Rapid cultural change is the defining element of the MP, not capitalism, not science, not technology—those are fuel for the flame.   Within postmodernism there are those who call hyper-modernism progress thinking that they are continuing the tradition of modernity.  Others see it as being on a roller coaster ride that is impossible to exit.  The endless ups and downs stress the psyche and soul--it is a distortion of compressed time and that life  is no longer experienced at a human scale.  Not everyone enjoys it. 

At the macro level the postmodernism critic is like the break-man leaning hard on the break to slow down the express train, hoping to avoid a train wreck of humanity.  Arthur Versluis defines anti-modernism in this way:  It is…

the awareness of decline.  If the essence of “modernism” is progress, a belief that technological development means socio-economic improvement, the heart of antimodernism is a realization that “progress” has an underbelly—that technological industrial development has destructive consequences in three primary and intertwined areas:  nature, culture, and religion

The warnings of the antimodernists are often dire, but the best among them also affirm a vision of a better society—a more ethical way of life—and remind us of our spiritual purposes and responsibility.  Antimodernists, far from representing a purely negative or pessimistic current, advance a critique of the society in which we live in order to call us toward a better one. Our future quality of life, perhaps even our survival, may depend upon whether we begin to heed their warnings [3].

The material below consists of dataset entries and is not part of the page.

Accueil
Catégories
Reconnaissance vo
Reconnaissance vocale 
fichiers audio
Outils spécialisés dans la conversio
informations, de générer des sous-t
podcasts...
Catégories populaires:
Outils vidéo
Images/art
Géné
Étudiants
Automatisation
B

Those are fine words.  However, 21st century romanticism has been a trickster.  Instead of giving us a break it has rushed us further into hyper-modernism and excessive greed.  It's Apollo on steroids. Western Civ is insolvent (here) and those who pay attention get only lies.  Instead of being wise and ethical Dionysus is on a rampage under the illusion of Rational Man. 

And yet, I’m hoping that the “best among them” shows up soon, in force, because we could sure use some ethics in today’s corrupt world.


Notes
1.  L. Moore, Studying the Modern Period: Expanding the Perspective of Historical Archaeology, Journal of Middle Atlantic Archaeology 11 (1995): 119-124.
2.  The term is generally attributed to Marvin Harris who uses it in many publications and in several ways.
3.  Arthur Verslius, Antimodernism, Telos 137 (2006): 96-130.  Quotes on pp. 98 and 130.